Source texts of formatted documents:
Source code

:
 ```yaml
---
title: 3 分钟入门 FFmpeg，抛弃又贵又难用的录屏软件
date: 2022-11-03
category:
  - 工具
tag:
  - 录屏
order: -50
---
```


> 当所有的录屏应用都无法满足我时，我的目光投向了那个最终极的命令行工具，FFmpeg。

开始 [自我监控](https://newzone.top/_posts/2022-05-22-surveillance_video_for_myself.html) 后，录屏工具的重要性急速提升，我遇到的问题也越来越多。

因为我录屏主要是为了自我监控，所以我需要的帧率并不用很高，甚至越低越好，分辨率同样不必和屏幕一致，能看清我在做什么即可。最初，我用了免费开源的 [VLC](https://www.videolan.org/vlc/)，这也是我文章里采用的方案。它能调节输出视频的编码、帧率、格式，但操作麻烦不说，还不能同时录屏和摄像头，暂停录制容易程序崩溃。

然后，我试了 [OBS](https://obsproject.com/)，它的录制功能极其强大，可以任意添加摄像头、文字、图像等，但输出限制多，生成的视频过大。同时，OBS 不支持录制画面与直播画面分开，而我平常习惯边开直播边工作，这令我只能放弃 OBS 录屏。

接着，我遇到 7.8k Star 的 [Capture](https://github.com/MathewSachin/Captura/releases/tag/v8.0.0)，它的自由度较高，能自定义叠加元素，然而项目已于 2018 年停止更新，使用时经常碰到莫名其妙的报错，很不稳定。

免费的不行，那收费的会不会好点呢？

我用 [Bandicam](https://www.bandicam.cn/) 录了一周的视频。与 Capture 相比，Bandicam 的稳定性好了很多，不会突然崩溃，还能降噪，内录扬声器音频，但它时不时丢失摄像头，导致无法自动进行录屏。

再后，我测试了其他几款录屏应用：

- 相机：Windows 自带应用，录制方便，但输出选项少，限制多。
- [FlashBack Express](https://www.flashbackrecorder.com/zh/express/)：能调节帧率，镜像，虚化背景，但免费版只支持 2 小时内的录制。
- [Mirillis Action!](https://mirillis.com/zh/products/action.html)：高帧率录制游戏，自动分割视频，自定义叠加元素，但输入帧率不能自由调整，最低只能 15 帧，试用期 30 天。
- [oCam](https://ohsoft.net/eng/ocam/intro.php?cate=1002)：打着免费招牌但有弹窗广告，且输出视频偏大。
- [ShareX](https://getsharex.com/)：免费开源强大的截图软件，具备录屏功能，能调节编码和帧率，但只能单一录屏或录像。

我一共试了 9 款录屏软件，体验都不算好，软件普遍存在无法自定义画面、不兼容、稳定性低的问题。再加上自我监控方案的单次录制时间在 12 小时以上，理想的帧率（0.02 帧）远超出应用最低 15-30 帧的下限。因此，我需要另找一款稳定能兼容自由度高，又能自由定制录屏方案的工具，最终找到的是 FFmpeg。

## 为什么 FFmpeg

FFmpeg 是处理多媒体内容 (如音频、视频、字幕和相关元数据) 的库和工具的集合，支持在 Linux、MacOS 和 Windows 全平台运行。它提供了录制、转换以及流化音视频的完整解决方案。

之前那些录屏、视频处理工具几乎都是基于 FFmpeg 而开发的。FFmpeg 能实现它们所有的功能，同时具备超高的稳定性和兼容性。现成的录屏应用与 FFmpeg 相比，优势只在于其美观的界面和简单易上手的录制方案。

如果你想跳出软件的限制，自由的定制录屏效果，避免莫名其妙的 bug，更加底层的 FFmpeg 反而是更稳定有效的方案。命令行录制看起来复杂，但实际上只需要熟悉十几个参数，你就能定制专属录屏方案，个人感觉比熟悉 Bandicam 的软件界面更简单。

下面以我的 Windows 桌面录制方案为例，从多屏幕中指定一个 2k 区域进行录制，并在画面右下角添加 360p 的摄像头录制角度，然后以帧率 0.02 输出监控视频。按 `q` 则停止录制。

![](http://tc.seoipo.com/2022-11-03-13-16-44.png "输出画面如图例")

■ **Problem details**
Please write out the entries above in full, exactly as they read.

■ **Expected answer**
Source code

:
 ```yaml
---
title: 3 分钟入门 FFmpeg，抛弃又贵又难用的录屏软件
date: 2022-11-03
category:
  - 工具
tag:
  - 录屏
order: -50
---
```


> 当所有的录屏应用都无法满足我时，我的目光投向了那个最终极的命令行工具，FFmpeg。

开始 [自我监控](https://newzone.top/_posts/2022-05-22-surveillance_video_for_myself.html) 后，录屏工具的重要性急速提升，我遇到的问题也越来越多。

因为我录屏主要是为了自我监控，所以我需要的帧率并不用很高，甚至越低越好，分辨率同样不必和屏幕一致，能看清我在做什么即可。最初，我用了免费开源的 [VLC](https://www.videolan.org/vlc/)，这也是我文章里采用的方案。它能调节输出视频的编码、帧率、格式，但操作麻烦不说，还不能同时录屏和摄像头，暂停录制容易程序崩溃。

然后，我试了 [OBS](https://obsproject.com/)，它的录制功能极其强大，可以任意添加摄像头、文字、图像等，但输出限制多，生成的视频过大。同时，OBS 不支持录制画面与直播画面分开，而我平常习惯边开直播边工作，这令我只能放弃 OBS 录屏。

接着，我遇到 7.8k Star 的 [Capture](https://github.com/MathewSachin/Captura/releases/tag/v8.0.0)，它的自由度较高，能自定义叠加元素，然而项目已于 2018 年停止更新，使用时经常碰到莫名其妙的报错，很不稳定。

免费的不行，那收费的会不会好点呢？

我用 [Bandicam](https://www.bandicam.cn/) 录了一周的视频。与 Capture 相比，Bandicam 的稳定性好了很多，不会突然崩溃，还能降噪，内录扬声器音频，但它时不时丢失摄像头，导致无法自动进行录屏。

再后，我测试了其他几款录屏应用：

- 相机：Windows 自带应用，录制方便，但输出选项少，限制多。
- [FlashBack Express](https://www.flashbackrecorder.com/zh/express/)：能调节帧率，镜像，虚化背景，但免费版只支持 2 小时内的录制。
- [Mirillis Action!](https://mirillis.com/zh/products/action.html)：高帧率录制游戏，自动分割视频，自定义叠加元素，但输入帧率不能自由调整，最低只能 15 帧，试用期 30 天。
- [oCam](https://ohsoft.net/eng/ocam/intro.php?cate=1002)：打着免费招牌但有弹窗广告，且输出视频偏大。
- [ShareX](https://getsharex.com/)：免费开源强大的截图软件，具备录屏功能，能调节编码和帧率，但只能单一录屏或录像。

我一共试了 9 款录屏软件，体验都不算好，软件普遍存在无法自定义画面、不兼容、稳定性低的问题。再加上自我监控方案的单次录制时间在 12 小时以上，理想的帧率（0.02 帧）远超出应用最低 15-30 帧的下限。因此，我需要另找一款稳定能兼容自由度高，又能自由定制录屏方案的工具，最终找到的是 FFmpeg。

## 为什么 FFmpeg

FFmpeg 是处理多媒体内容 (如音频、视频、字幕和相关元数据) 的库和工具的集合，支持在 Linux、MacOS 和 Windows 全平台运行。它提供了录制、转换以及流化音视频的完整解决方案。

之前那些录屏、视频处理工具几乎都是基于 FFmpeg 而开发的。FFmpeg 能实现它们所有的功能，同时具备超高的稳定性和兼容性。现成的录屏应用与 FFmpeg 相比，优势只在于其美观的界面和简单易上手的录制方案。

如果你想跳出软件的限制，自由的定制录屏效果，避免莫名其妙的 bug，更加底层的 FFmpeg 反而是更稳定有效的方案。命令行录制看起来复杂，但实际上只需要熟悉十几个参数，你就能定制专属录屏方案，个人感觉比熟悉 Bandicam 的软件界面更简单。

下面以我的 Windows 桌面录制方案为例，从多屏幕中指定一个 2k 区域进行录制，并在画面右下角添加 360p 的摄像头录制角度，然后以帧率 0.02 输出监控视频。按 `q` 则停止录制。

![](http://tc.seoipo.com/2022-11-03-13-16-44.png "输出画面如图例")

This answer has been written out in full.